Our journey back is long and slow. We really don’t feel like stopping anywhere on the way. On our drive south we spotted an interesting looking beach bar on the reasonably pretty Long Beach and we made a mental note to stop there on our way back, but as we return doesn’t look inviting enough for us and after another hour driving we are glad to be back in the civilized marina.
But Cloudy is baking hot inside (33degC) and lots of mosquitoes outside. So we turn the A/C on and swelter until it finally cools to a pleasant 26degC as we eat dinner inside.

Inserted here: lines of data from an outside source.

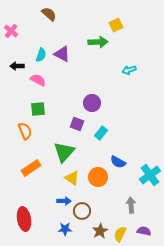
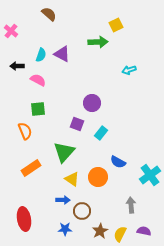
yellow triangle: moved 1 px down
blue arrow: moved 1 px left, 1 px up
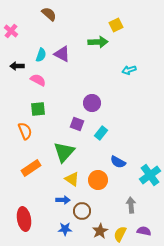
orange circle: moved 3 px down
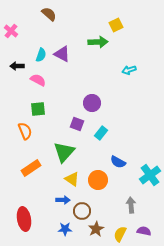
brown star: moved 4 px left, 2 px up
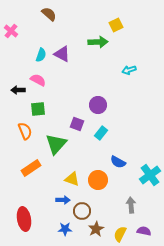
black arrow: moved 1 px right, 24 px down
purple circle: moved 6 px right, 2 px down
green triangle: moved 8 px left, 8 px up
yellow triangle: rotated 14 degrees counterclockwise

Outside we hear a bit of a commotion. A small sports fisher boat with 4 men has just arrived from Dominican Republic. They only seem to speak Spanish and one of the crew from another yacht is helping the customs and immigration officers with interpretation. Apparently there is a question of the boat ownership. It has a Florida registration number decal on the topsides and they have no registration papers. Yet they are claiming it’s their boat! It’s all a bit fishy. And to add to the situation, they have an off-road ATV (quad bike) strapped on the foredeck, where you would normally expect a dinghy to be!
We leave them to their commotion as we pass heading to the marina bar. Here we find the 2 guys from the American yacht who arrived in the anchorage 1 hour before us. The owner is an ex USAF pilot who used to be based in Mildenhal, just a stone’s throw from where I was brought up. He also seems to have cruised most of the Caribbean and has some interesting stories. And while talking, he mentions the Royal Jamaica Yacht Club is worth a visit, in Kingston. So we put it on our list for tomorrow’s trip.

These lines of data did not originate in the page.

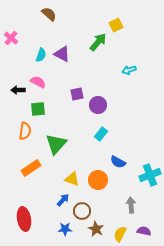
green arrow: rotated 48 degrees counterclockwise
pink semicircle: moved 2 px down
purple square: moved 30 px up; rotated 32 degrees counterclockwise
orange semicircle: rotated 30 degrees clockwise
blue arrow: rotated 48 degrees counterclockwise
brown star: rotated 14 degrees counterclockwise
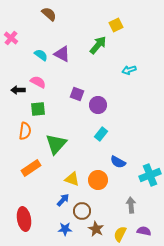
green arrow: moved 3 px down
cyan semicircle: rotated 72 degrees counterclockwise
purple square: rotated 32 degrees clockwise
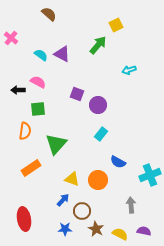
yellow semicircle: rotated 91 degrees clockwise
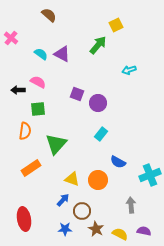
brown semicircle: moved 1 px down
cyan semicircle: moved 1 px up
purple circle: moved 2 px up
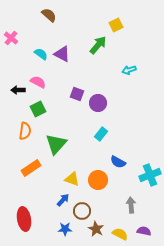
green square: rotated 21 degrees counterclockwise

There are also 2 Swedish guys who just arrived on their Bavaria after a 4 days passage from Curaçao. They have stories of being engaged by the UK naval ship and USCG in a search and rescue operation for a dinghy that has been seen floating near them. They actually find the dinghy, but no sign of life. So they took it in tow. Only to lose it the next night when they have 4m waves! They stopped in Las Rocas off the coast of Venezuela, and they have a story about being approached by US and UK navy boats inquiring whether they have sighted a small plane with no lights on. Spooky. Always entertaining talking to other cruisers!
As we plan to leave early tomorrow for day 2 of our road trip, we are unusually early in bed by 10pm. Zonked.